Remember the Day of Infamy
Seventy-six years ago, early on a quiet Sunday morning on December 7, 1941, aircraft of the Empire of Japan, without provocation or warning, attacked the United States forces at Pearl Harbor, Hawaii. The Japanese attack left 2400 Americans dead, and 1347 wounded. Twenty one U.S. vessels, including eight battleships, were sunk or badly damaged, and 188 U.S. planes also destroyed or damaged.
In the dramatic message that President Franklin Roosevelt delivered to Congress on Dec. 8, 1941, he told Americans:
Yesterday, December 7, 1941, a date which will live in infamy, the United States of America was suddenly and deliberately attacked by naval and air forces of the Empire of Japan.
President Roosevelt then asked Congress to declare war on Japan, a request that was approved by lawmakers, with only one “nay” vote.

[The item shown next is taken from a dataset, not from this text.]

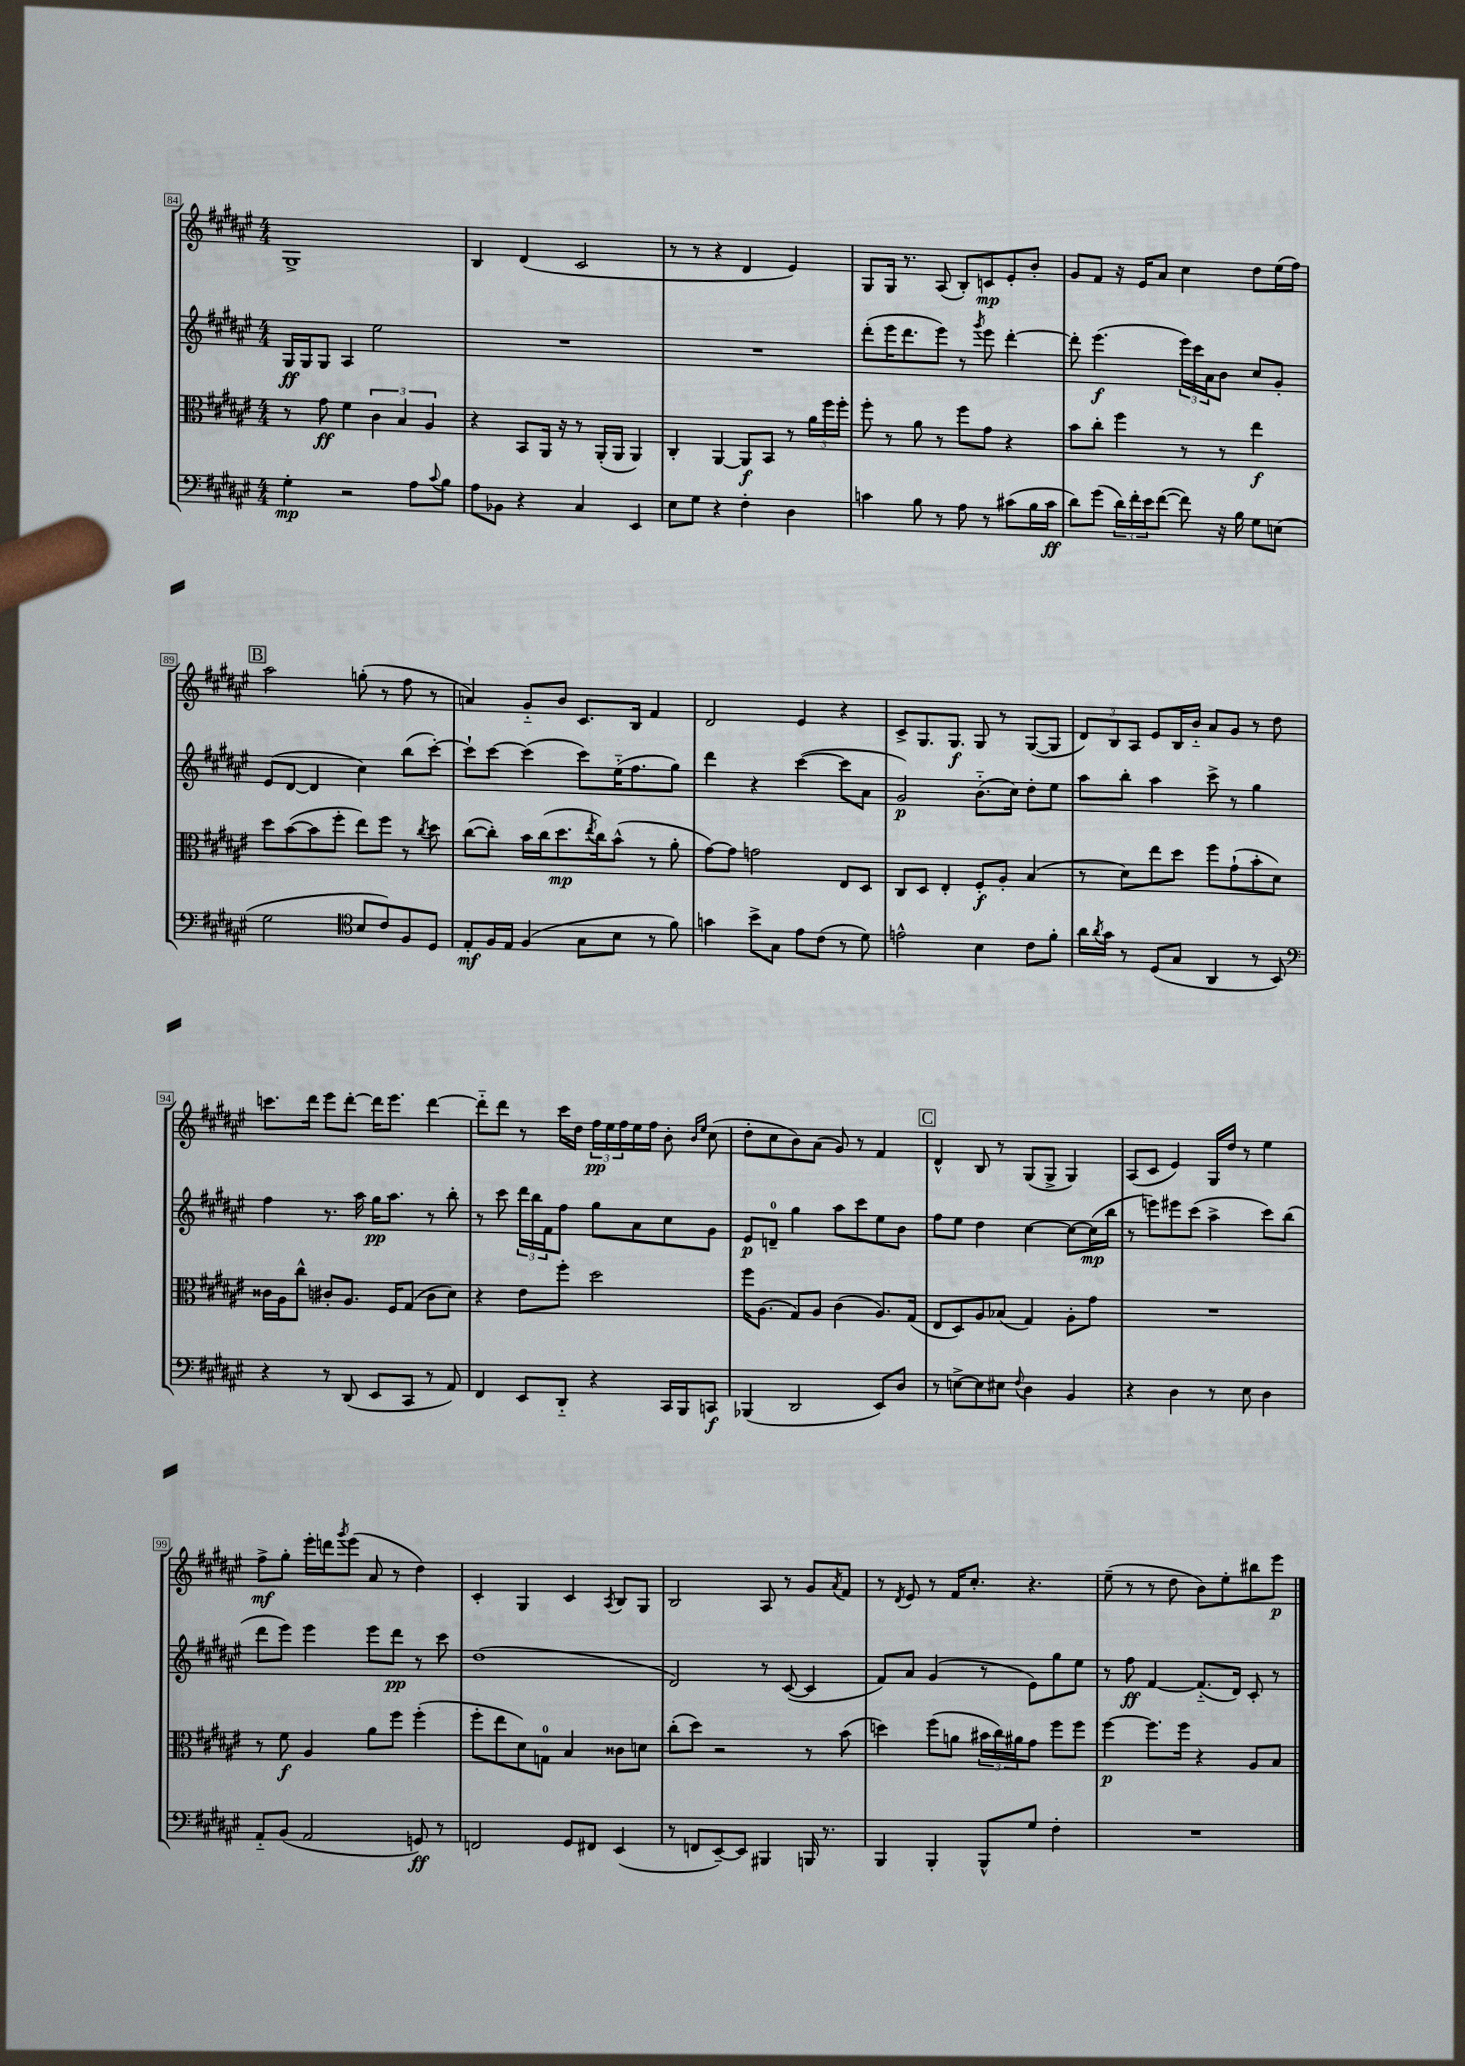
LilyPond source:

If you ever have the opportunity, visit USS Arizona Memorial.
You can hear news reports about the attack and some of President Roosevelt’s “Day of Infamy” speech in the first minute of the following video:
As reported by the SpaceCoast Daily, the Japanese attack actually began before the bombing. Japan launched five midget submarines near Pearl Harbor the night before the attack.
One of those submarines was first seen by the USCG Condor at 3:50 a.m., about two miles from the harbor’s entrance. The Condor notified the USS Ward, which spotted the sub tailing the USS Antares into the harbor, opened fire and sank it. About an hour later, the air attack began.
Americans sank two other Japanese subs during the battle. One was found in the harbor and eventually salvaged. The second was found off the harbor entrance in 1960 and is now on display in Japan. A fourth Japanese sub called the Ha-19 never made it into the harbor and instead drifted around until it was captured near Oahu the next day. It was recovered immediately and is now on exhibit in Fredericksburg, Texas.
The sub that initiated the Pearl Harbor attack wasn’t found until 2002, when crews discovered it in deep water about five miles from the harbor’s entrance. It remains there as part of the Pearl Harbor National Historic Landmark. A fifth Japanese sub that was launched that day was never found.